XPOSED International Queer Film Festival 2013

"Wir müssen Normen lustvoll unterwandern"


Programmleiter Michael Stütz

Programmleiter Michael Stütz

Vom 30. Mai bis zum 1. Juni geht das XPOSED International Queer Film Festival nun in die achte Runde und entführt seine Zuschauer dieses Mal schwerpunktmäßig in die österreichische Underground- und Experimentalfilmwelt. Michael Stütz, selbst Österreicher und mitverantwortlich für die diesjährige Programmauswahl, erzählt im Interview von queeren Grenzen und Entgrenzungen, Körperlichkeit als Ursprung politischer Ästhetik und dem Anspruch, normative Kinokonventionen spielerisch aufzubrechen.

Im letzten Jahr lag beim XPOSED der Schwerpunkt auf Nahost-Beiträgen, was mit einer vermehrten Thematisierung von Gender, Menschenrecht und Diskriminierung einherging. In diesem Jahr fokussiert ihr nun auf Österreich und euer Konzept klingt nach einer wilden, glamourösen, oft provokanten und zuweilen auch zukunftsutopischen Reise durch die Queerkultur. Wie kam es zu diesem Shift bei der Programmauswahl?
Die Idee entstand völlig spontan Ende letzten Sommer. Wir waren uns sehr früh darüber klar, dass der Programmschwerpunkt 2013 in eine ganz andere, eher experimentellere Richtung gehen sollte. Die Lust auf ein kuratorisches Abenteuer war groß, genauso wie der Wunsch ein Programm zusammenzustellen, das aufregend und provokant ist und die Lust am Ungewöhnlichen stillt. So kamen wir auf Österreich. Zugegeben, das Land ist nicht bekannt für seinen großen Output an Filmen, die für uns relevant sein könnten, jedoch waren wir uns der großen und kreativen Experimentalfilmszene bewusst. Und für diese Arbeit wurden wir mehr als belohnt. Ich muss sagen, dieses Programm zusammenzustellen war eine großartige Erfahrung und wir freuen uns sehr, dies mit dem Publikum und den Filmemachern zu teilen.

Wie habt ihr die Idee für den diesjährigen Trailer entwickelt? Schon im Trailer der letzten Ausgabe schien euch besonders die Darstellung, Fragmentierung und künstlerische Auseinandersetzung mit dem menschlichen Körper zu interessieren. Welche Rolle spielt Körperlichkeit im queeren Diskurs?
Wir können uns wahnsinnig glücklich schätzen, eine so talentierte Künstlerin wie Marion Habringer zur Seite zu haben, die sich verantwortlich für das Plakat und den grandiosen Trailer zeichnet.
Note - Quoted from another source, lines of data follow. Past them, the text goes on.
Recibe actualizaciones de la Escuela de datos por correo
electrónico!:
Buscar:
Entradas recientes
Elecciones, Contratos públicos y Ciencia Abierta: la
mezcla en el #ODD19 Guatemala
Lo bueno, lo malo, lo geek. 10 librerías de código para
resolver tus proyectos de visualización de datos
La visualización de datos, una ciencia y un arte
Der ganze Ruhm gebührt hier wirklich ihr. Die Filme standen zu dem Zeitpunkt bereits fest, Marion hat sich dann damit auseinandergesetzt und das Ergebnis kann man ja nun bewundern. Aber es war von Anfang an klar, dass wir den Körper wieder ins Zentrum rücken wollen. Das Spiel mit den Farben und Flüssigkeiten, das der Trailer aufgreift, ist eine klare Referenz an die Filme, aber auch an die Wiener Aktionisten wie Günter Brus. Bei deren Aktionen wurden der menschliche Körper und Sexualität bereits auf provokante Weise in den Mittelpunkt gestellt. Körperlichkeit ist ein zentraler Punkt für mich im queeren Diskurs. Wir werden ja ständig konfrontiert mit medialen Bildern von Körpern, Sexualität und Identität. Im Mainstream und gesellschaftlichen Alltag sind die Grenzen meist noch sehr eng gesteckt und es werden eher Klischees und Rollenbilder verstärkt, als kritisch hinterfragt. Davon abgesehen wird der weibliche Körper immer noch stark objektiviert und sexualisiert, und das ist in den meisten Fällen an den männlichen, heterosexuell-voyeuristischen Blick gekoppelt. Es ist daher enorm wichtig, sich mit filmischen Exkursen auseinanderzusetzen, die eben genau diese Bilder dekonstruieren und Machtstrukturen brechen, mag es durch den Einsatz des Körpers oder aber auch durch die Bearbeitung alten filmischen Materials sein. Es muss Raum gemacht werden für Ambiguitäten. Es muss experimentiert werden, die Normen müssen hinterfragt und lustvoll unterwandert werden.